**Directions for this task:** Span requested from the data below: the line with "произведениями этого автора." through the line with "Aviso legal", both included. Give only these lines again, exactly, and leave every picture out.
:: The data
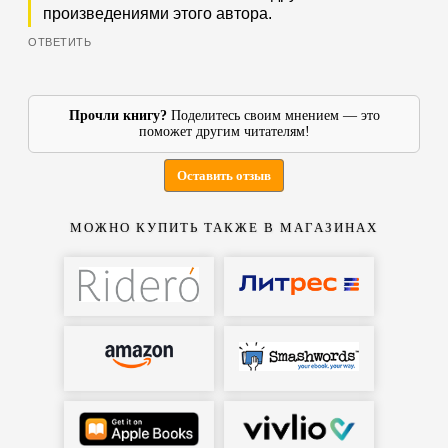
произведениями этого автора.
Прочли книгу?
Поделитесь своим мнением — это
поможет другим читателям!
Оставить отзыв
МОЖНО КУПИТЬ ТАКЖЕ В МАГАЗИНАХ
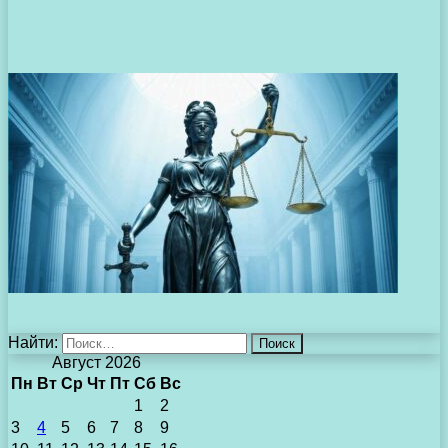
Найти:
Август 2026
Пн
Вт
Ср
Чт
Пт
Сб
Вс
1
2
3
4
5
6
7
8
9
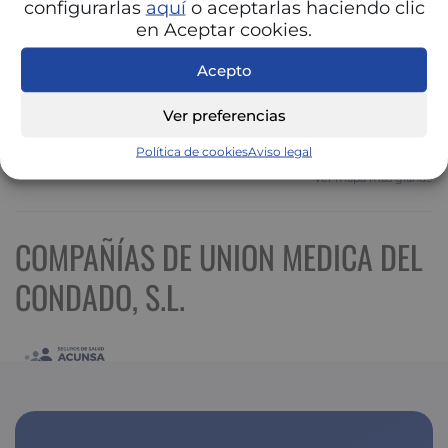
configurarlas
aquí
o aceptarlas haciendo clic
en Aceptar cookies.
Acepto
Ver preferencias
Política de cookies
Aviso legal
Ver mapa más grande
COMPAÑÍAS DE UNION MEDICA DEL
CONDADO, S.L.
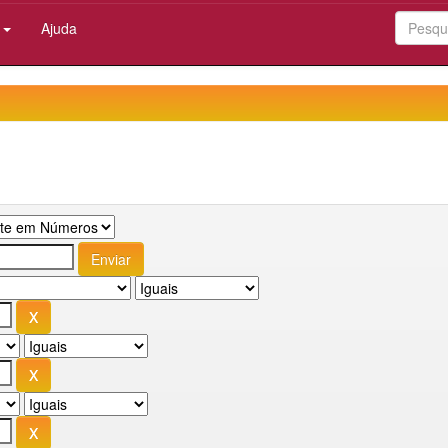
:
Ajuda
::::
:: The data
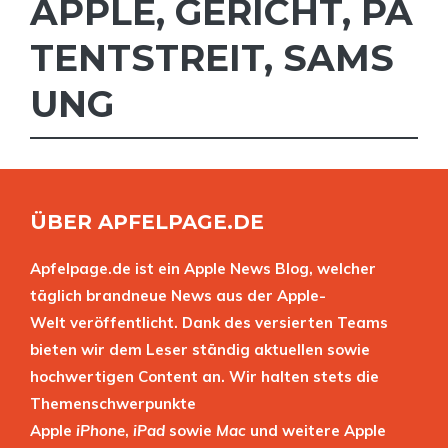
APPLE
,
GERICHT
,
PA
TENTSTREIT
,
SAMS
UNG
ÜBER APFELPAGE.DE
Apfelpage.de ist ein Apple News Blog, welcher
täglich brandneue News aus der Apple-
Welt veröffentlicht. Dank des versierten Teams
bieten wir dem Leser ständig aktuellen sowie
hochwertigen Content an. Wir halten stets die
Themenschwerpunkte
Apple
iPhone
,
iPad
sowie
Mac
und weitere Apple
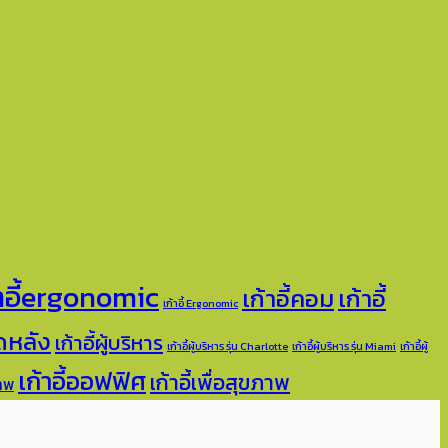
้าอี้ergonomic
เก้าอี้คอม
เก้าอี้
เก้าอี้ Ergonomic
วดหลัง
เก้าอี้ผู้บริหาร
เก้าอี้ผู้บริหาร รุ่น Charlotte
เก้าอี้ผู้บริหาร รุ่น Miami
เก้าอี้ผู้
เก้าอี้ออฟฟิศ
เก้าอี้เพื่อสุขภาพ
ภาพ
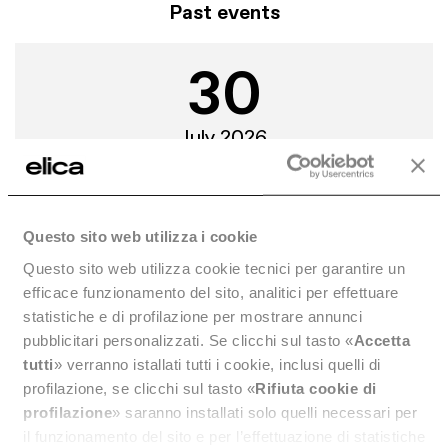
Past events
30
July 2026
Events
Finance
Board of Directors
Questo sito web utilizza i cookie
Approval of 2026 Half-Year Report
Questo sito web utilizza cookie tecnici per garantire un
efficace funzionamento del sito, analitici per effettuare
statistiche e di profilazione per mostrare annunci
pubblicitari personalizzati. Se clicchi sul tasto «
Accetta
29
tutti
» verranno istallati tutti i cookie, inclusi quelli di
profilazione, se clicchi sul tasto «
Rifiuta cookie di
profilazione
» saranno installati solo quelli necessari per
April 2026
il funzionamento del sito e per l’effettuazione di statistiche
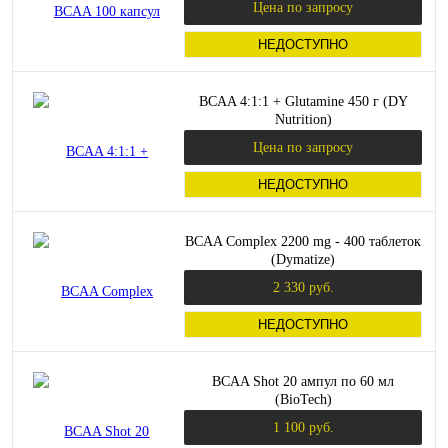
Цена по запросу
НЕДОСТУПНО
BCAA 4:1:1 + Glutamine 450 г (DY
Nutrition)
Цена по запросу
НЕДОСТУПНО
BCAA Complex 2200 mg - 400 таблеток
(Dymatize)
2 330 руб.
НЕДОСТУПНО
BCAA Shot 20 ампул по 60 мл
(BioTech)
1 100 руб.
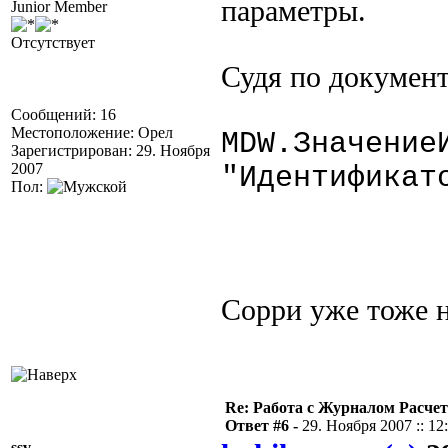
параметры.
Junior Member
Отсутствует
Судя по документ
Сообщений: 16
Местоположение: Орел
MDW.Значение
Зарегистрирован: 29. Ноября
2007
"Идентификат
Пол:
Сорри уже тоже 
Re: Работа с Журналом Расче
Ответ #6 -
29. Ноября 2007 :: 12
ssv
::::
:: The data
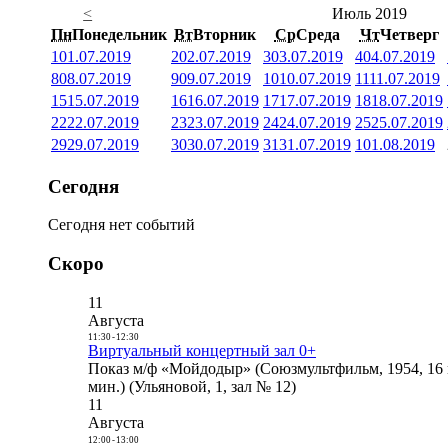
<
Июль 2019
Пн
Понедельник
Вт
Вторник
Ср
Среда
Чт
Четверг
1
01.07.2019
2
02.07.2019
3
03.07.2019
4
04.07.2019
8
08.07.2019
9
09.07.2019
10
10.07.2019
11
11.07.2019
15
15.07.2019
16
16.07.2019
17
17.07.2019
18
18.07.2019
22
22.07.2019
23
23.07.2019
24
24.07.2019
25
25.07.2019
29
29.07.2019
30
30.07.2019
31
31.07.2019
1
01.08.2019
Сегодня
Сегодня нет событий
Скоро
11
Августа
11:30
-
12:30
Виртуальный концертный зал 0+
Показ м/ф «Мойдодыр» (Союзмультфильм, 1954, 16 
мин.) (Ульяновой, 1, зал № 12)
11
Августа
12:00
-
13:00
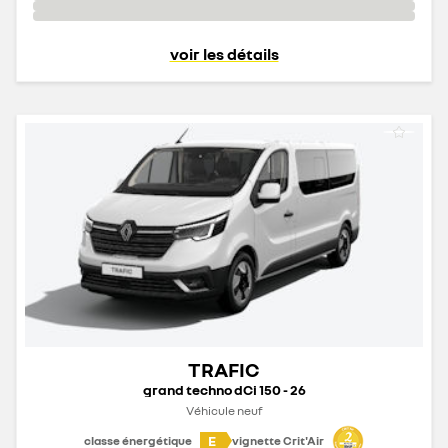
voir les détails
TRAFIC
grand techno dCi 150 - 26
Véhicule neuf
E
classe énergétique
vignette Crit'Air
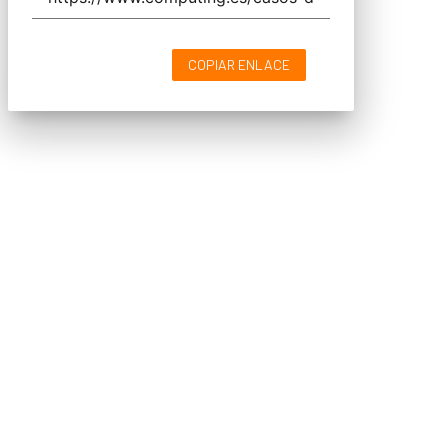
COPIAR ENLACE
::::
**Answer section:**
произведениями этого автора.
Прочли книгу?
Поделитесь своим мнением — это
поможет другим читателям!
Оставить отзыв
МОЖНО КУПИТЬ ТАКЖЕ В МАГАЗИНАХ
Найти:
Август 2026
Пн
Вт
Ср
Чт
Пт
Сб
Вс
1
2
3
4
5
6
7
8
9
configurarlas
aquí
o aceptarlas haciendo clic
en Aceptar cookies.
Acepto
Ver preferencias
Política de cookies
Aviso legal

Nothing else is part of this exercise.